A fire at a Kenyan school dormitory kills at least 17 pupils and leaves 70 more missing.
A fire at a Kenyan school dormitory kills at least 17 pupils and leaves 70 more missing.
A fire raced through a primary school dormitory in northern Kenya overnight, killing at least 17 young children and leaving 70 others missing, officials said Friday, leaving families waiting for news.
The fire at the Hillside Endarasha Academy in Nyeri County started after midnight, engulfing rooms where more than 150 pupils were resting.
According to police, the victims had an average age of roughly nine.”We still have 70 unaccounted children—that does not mean they have died or been injured… the word is that they are unaccounted for,” Deputy President Rigathi Gachagua told reporters on the scene. He stated that 27 youngsters were in the hospital.
Police had earlier reported the deaths of 17 youngsters, but Gachagua claimed the numbers had not been verified. Tensions were mounting when the family gathered at the school gates seeking news, and many burst into weeping and tears upon seeing bodies.” We parents are in panic mode,” said Timothy Kinuthia, who has been looking for word on his 13-year-old son.”We have been here since 5:00 am and we have been told nothing.”

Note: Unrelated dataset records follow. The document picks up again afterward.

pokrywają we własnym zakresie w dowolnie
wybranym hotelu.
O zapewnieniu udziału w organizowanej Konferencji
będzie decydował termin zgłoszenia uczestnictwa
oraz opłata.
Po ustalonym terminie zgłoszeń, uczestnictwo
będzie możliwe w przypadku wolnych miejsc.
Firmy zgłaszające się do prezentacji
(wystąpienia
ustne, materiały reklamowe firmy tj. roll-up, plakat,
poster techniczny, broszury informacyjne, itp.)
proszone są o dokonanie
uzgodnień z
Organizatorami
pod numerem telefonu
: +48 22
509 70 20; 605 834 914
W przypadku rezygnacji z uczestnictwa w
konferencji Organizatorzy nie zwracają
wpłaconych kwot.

The origin of the fire was unknown, but Kenya’s National Gender and Equality Commission stated preliminary investigations showed the hostel was “overcrowded, in violation of safety standards,” and asked for an immediate investigation.
The school, which reportedly served 800 children, is located in a semi-rural location some 170 kilometers (100 miles) north of the capital Nairobi. “The bodies recovered at the scene were burnt beyond recognition,” Resila Onyango, national police spokesperson, told AFP.
“More bodies are likely to be recovered once the scene is fully processed,” she said. Children ‘traumatised’. An AFP correspondent witnessed survivors being carried onto school buses while covered in blue blankets to keep warm. Speaking on the scene, Interior Minister Kithure Kindiki stated that some people had ended up in nearby homes.
“There are some children who are alive and well, but they are traumatized, and they are in the hands of those who took them in last night,” Kindiki said, adding that authorities were still gathering information.
Elisabeth Nyambura, 35, said that her 13-year-old son had been found and taken home as she searched for one of his classmates. “All he told me was that he saw smoke and escaped out the window. “I’m just glad he’s alive,” she remarked. AFP film showed the dormitory’s dark shell, with its corrugated iron roof totally fallen.
“Horrific incident.”
President William Ruto, who is in Beijing for a China-Africa meeting, offered his condolences in a post on X. “Our thoughts are with the families of the children who have lost their lives in the fire tragedy,” the governor stated.
Ruto directed officials to “thoroughly investigate this horrific incident” and promised that anyone involved would be “held to account.”. The dormitory was cordoned off with yellow police tape, and officers were stationed at all entrance points. The Kenyan Red Cross said it was aiding a multi-agency response team and “providing psychosocial support services to the pupils, teachers, and affected families” on the ground.
There have been numerous school fires in Kenya and throughout East Africa. In 2016, a fire destroyed a girls’ high school in Nairobi’s enormous slum area of Kibera, killing nine students.
In 2001, 67 students were killed in an arson assault on their dormitories at Kyanguli Mixed Secondary School David Mutiso in Kenya’s southern Machakos county. Two students were charged with murder, while the school’s headmaster and deputy were convicted of carelessness.
In 1994, a fire damaged the Shauritanga Secondary School for Girls in Tanzania’s northern Kilimanjaro area, killing 40 students and injuring 47 others. In 2022, a fire damaged a blind school in Eastern Uganda. Eleven students perished after becoming trapped inside their shared bedroom due to the building’s burglar-proofing, according to government politicians at the time.